Additionally, I refer them to the fact that in several studies serology correlated 100% (or near as makes no difference) with virus culture, as I have repeatedly posted here. Most scientists would accept that serology DOES equate to HIV infection, and realise that the manufacturer is playing it safe as regards litigation. As an example, serology predicts the presence of absence of HIV by PCR to around 99% accuracy, and yet the same tests performed for CMV may only be 50-70% sensitive (with the PCR being the gold standard).
PCR-based assays should not be used for diagnosis in ADULTS, and I agree with the Perth Group on this. They are the only method of diagnosis in neonates, aside from culture (which is time consuming and labour- intensive). It seems a typical Perth Group trait to seek out statements regarding a situation and then apply them out of context. See my recent post regarding the antibody tests for some quotes regarding neonatal diagnosis specifically.
Since I have presented evidence that shows that 100% of AIDS patients have culturable HIV, then I cannot possibly conclude that "no proof exists for what percentage, if any, of AIDS patients are infected with "HIV"? " The problem lies not with the evidence, but the fact that the Perth Group refuse to accept it. The diagnostic criteria for HIV are extraordinarily stringent, compared to other diseases and even other infectious agents. A few scattered examples of sensitivity/specificity for typical diagnostic tests are: RSV: 90/93% CMV: 97/97% HSV: 88%/95% (up to 98/100% depending on the test) Flu: 45/99%
Which makes those quoted for HIV of (in one test used in Cambridge, UK) 97/100% rather good.

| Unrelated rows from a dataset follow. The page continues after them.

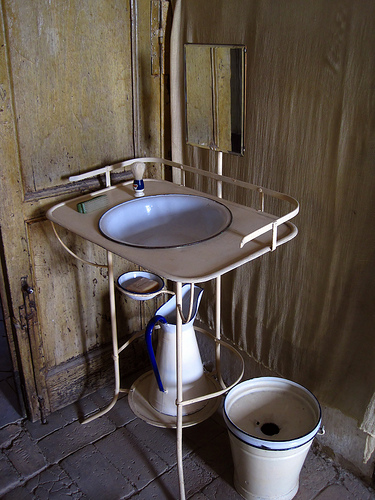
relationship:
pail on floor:
[221, 375, 325, 499] [0, 363, 374, 499]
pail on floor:
[187, 377, 364, 482] [24, 393, 126, 482]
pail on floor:
[221, 375, 325, 499] [56, 422, 191, 490]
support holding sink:
[79, 397, 120, 427] [96, 191, 248, 253]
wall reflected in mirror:
[184, 46, 229, 150] [183, 40, 248, 156]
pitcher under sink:
[146, 282, 212, 416] [99, 193, 229, 247]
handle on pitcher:
[128, 297, 184, 390] [106, 268, 235, 482]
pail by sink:
[221, 375, 325, 499] [37, 160, 302, 434]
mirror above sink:
[181, 43, 245, 154] [99, 193, 229, 247]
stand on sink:
[47, 154, 309, 499] [99, 193, 229, 247]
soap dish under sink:
[118, 269, 166, 301] [40, 153, 306, 290]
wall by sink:
[2, 0, 175, 431] [40, 153, 306, 290]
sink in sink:
[98, 191, 234, 245] [40, 153, 306, 290]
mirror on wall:
[181, 43, 245, 154] [187, 1, 371, 378]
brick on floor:
[0, 448, 23, 495] [0, 383, 375, 499]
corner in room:
[158, 6, 196, 324] [0, 1, 368, 496]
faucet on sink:
[131, 162, 144, 196] [98, 197, 234, 251]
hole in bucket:
[259, 422, 278, 436] [220, 376, 326, 498]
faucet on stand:
[130, 162, 145, 198] [47, 154, 309, 499]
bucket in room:
[220, 376, 326, 498] [0, 1, 375, 500]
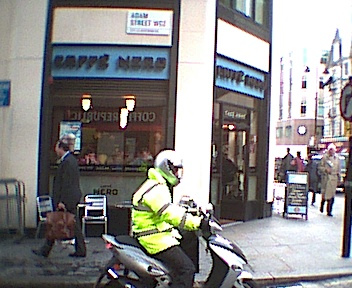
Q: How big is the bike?
A: The bike is small.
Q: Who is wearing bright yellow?
A: Man on the bike.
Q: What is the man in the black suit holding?
A: Bag.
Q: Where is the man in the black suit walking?
A: On the sidewalk.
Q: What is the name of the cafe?
A: Cafe Nero.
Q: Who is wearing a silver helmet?
A: The man on the scooter.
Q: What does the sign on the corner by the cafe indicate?
A: No right turns.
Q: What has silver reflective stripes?
A: The yellow jacket.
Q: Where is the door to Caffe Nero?
A: Catecorner to the street corner.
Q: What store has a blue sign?
A: Caffe Nero.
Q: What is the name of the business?
A: Cafe Nero.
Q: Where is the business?
A: On a corner.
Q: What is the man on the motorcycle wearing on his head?
A: A helmet.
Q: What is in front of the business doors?
A: A sign.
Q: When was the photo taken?
A: During the day.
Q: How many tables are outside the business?
A: One.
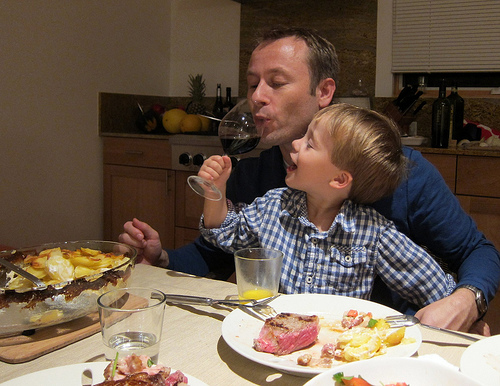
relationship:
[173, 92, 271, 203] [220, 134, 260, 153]
glass has red wine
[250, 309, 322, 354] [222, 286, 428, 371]
meat on plate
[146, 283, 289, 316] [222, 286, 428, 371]
fork on plate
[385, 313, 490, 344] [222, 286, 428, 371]
fork on plate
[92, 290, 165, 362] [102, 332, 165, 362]
glass has water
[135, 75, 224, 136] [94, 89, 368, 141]
fruit on counter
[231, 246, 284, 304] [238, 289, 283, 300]
glass has juice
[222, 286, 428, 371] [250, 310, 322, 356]
plate has meat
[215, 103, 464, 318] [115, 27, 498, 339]
child helping father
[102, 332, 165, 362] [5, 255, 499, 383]
water on table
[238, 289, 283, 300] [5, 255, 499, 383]
juice on table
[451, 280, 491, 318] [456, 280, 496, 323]
watch on wrist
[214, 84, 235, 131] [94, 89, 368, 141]
bottles on counter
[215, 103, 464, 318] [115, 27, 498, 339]
child feeding father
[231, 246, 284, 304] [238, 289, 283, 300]
glass of juice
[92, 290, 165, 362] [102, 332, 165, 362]
glass of water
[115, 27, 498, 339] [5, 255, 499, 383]
father by table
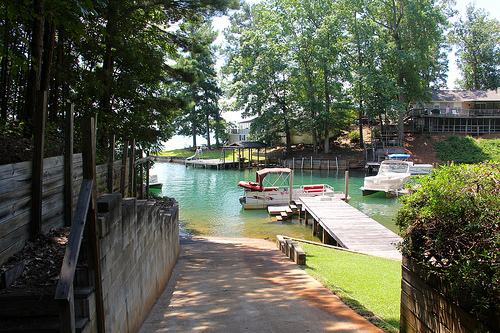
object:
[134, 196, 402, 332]
ground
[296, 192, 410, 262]
dock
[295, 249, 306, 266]
stones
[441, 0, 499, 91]
tree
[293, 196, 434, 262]
dock area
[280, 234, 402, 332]
lawn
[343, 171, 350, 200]
pole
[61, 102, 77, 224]
pole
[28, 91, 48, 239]
pole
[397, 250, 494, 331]
hedge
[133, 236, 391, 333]
dirt path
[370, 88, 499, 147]
building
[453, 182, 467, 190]
leaves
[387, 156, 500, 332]
bush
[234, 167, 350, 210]
boat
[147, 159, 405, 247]
water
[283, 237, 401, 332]
grass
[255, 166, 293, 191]
canopy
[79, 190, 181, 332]
stone wall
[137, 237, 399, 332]
shadows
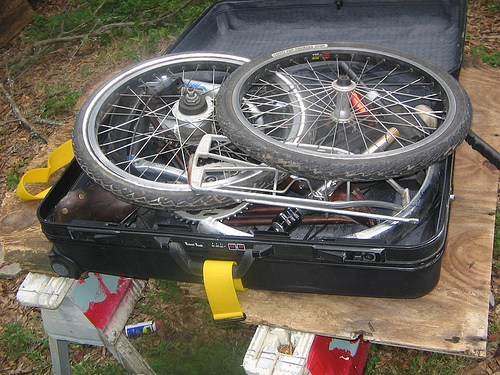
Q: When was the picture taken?
A: Daytime.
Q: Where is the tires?
A: In the case.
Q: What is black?
A: Wheels.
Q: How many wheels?
A: Two.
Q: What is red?
A: Paint.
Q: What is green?
A: Grass.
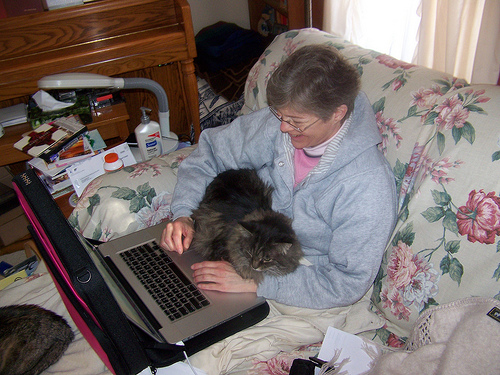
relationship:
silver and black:
[170, 320, 201, 338] [159, 274, 189, 300]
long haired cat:
[196, 210, 236, 234] [200, 166, 297, 281]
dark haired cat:
[225, 178, 251, 209] [200, 166, 297, 281]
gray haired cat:
[197, 214, 221, 235] [200, 166, 297, 281]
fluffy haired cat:
[205, 199, 247, 242] [200, 166, 297, 281]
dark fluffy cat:
[225, 178, 251, 209] [200, 166, 297, 281]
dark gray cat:
[225, 178, 251, 209] [200, 166, 297, 281]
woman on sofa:
[255, 38, 393, 298] [82, 34, 497, 337]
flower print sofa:
[404, 102, 498, 282] [82, 34, 497, 337]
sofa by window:
[82, 34, 497, 337] [317, 0, 495, 96]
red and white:
[102, 150, 117, 162] [104, 163, 127, 171]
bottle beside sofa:
[135, 111, 163, 160] [82, 34, 497, 337]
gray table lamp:
[55, 74, 168, 97] [35, 67, 180, 161]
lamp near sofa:
[35, 67, 180, 161] [82, 34, 497, 337]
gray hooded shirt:
[320, 142, 381, 275] [229, 117, 396, 264]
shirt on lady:
[229, 117, 396, 264] [255, 38, 393, 298]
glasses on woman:
[263, 105, 312, 138] [255, 38, 393, 298]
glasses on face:
[263, 105, 312, 138] [263, 93, 345, 146]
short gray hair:
[316, 63, 366, 127] [260, 43, 358, 125]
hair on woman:
[260, 43, 358, 125] [255, 38, 393, 298]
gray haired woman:
[298, 57, 334, 95] [255, 38, 393, 298]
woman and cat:
[255, 38, 393, 298] [200, 166, 297, 281]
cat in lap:
[200, 166, 297, 281] [127, 200, 376, 359]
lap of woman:
[127, 200, 376, 359] [255, 38, 393, 298]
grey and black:
[170, 320, 201, 338] [159, 274, 189, 300]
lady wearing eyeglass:
[255, 38, 393, 298] [263, 105, 312, 138]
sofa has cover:
[82, 34, 497, 337] [369, 51, 493, 356]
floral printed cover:
[404, 102, 498, 282] [369, 51, 493, 356]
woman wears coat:
[255, 38, 393, 298] [229, 117, 396, 264]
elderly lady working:
[271, 57, 375, 204] [153, 121, 251, 350]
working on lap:
[153, 121, 251, 350] [127, 261, 377, 360]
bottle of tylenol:
[96, 150, 128, 183] [103, 153, 130, 178]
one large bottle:
[105, 150, 126, 170] [96, 150, 128, 183]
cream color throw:
[444, 319, 492, 373] [371, 300, 495, 374]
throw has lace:
[371, 300, 495, 374] [406, 309, 434, 349]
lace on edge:
[406, 309, 434, 349] [355, 313, 415, 374]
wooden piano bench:
[100, 108, 127, 137] [3, 100, 132, 151]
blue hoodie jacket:
[311, 187, 365, 246] [229, 117, 396, 264]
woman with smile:
[255, 38, 393, 298] [281, 127, 316, 144]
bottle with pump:
[135, 111, 163, 160] [134, 104, 155, 128]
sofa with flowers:
[82, 34, 497, 337] [404, 102, 498, 282]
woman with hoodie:
[255, 38, 393, 298] [229, 117, 396, 264]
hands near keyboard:
[163, 220, 246, 303] [106, 231, 217, 336]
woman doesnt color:
[255, 38, 393, 298] [260, 43, 358, 125]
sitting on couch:
[127, 200, 376, 359] [82, 34, 497, 337]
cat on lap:
[200, 166, 297, 281] [127, 200, 376, 359]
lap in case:
[127, 261, 377, 360] [13, 171, 140, 369]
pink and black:
[35, 224, 50, 244] [82, 285, 113, 312]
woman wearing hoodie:
[255, 38, 393, 298] [229, 117, 396, 264]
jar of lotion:
[131, 108, 170, 167] [135, 111, 163, 160]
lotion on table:
[135, 111, 163, 160] [5, 144, 190, 194]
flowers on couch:
[405, 121, 499, 222] [82, 34, 497, 337]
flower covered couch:
[404, 102, 498, 282] [82, 34, 497, 337]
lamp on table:
[35, 67, 180, 161] [5, 144, 190, 194]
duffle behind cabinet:
[194, 18, 281, 86] [250, 2, 323, 37]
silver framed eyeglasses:
[271, 112, 323, 133] [263, 105, 312, 138]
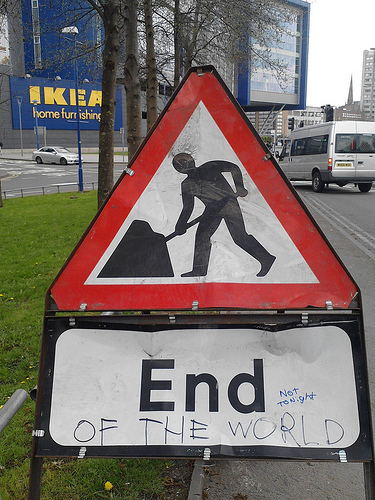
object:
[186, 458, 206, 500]
curb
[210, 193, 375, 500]
road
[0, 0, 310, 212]
trees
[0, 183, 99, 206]
railing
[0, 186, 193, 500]
grass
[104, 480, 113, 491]
flower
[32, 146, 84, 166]
car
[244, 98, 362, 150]
building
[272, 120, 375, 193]
car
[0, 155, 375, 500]
street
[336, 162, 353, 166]
license plate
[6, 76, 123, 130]
sign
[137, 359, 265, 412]
word end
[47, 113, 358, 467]
sign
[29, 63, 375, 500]
sign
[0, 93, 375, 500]
ground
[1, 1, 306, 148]
store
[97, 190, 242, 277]
shoveling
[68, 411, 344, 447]
words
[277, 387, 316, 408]
words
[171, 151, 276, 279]
figure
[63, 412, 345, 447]
graffiti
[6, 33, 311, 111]
building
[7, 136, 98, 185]
parked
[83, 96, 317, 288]
image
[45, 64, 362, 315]
triangular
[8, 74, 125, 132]
big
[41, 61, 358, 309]
center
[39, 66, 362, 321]
border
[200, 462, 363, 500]
cement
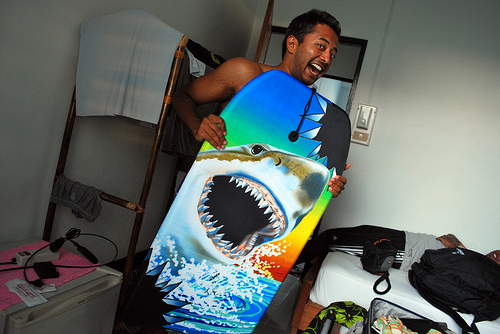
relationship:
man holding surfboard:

Can the Perth Group tell us all the standard by which HSV-2, an important STD, is judged? Is it any less or more than that of HIV? HIV serology has been confirmed by culture, PCR, lymph node biopsy and EM. As far as I can tell, the Gold Standard for HSV is western blot. HSV tests "may have extensive cross-reactivity" . HSV co-exists with many other kinds of STD including bacterial infections - who is to say that it isn't these that cause the vesicles? Aciclovir is an entirely non-specific antiviral that will readily chain-terminate non-viral DNA, and the infection is supposedly never cleared despite the disappearance of symptoms. Seroconversion may occur after the appearance of lesions, with a time of 25-47 days. How can the virus possibly be the cause of the vesicular lesions? One of the side effects of aciclovir is itching: how can this be distinguished from the itching of "herpes" infection?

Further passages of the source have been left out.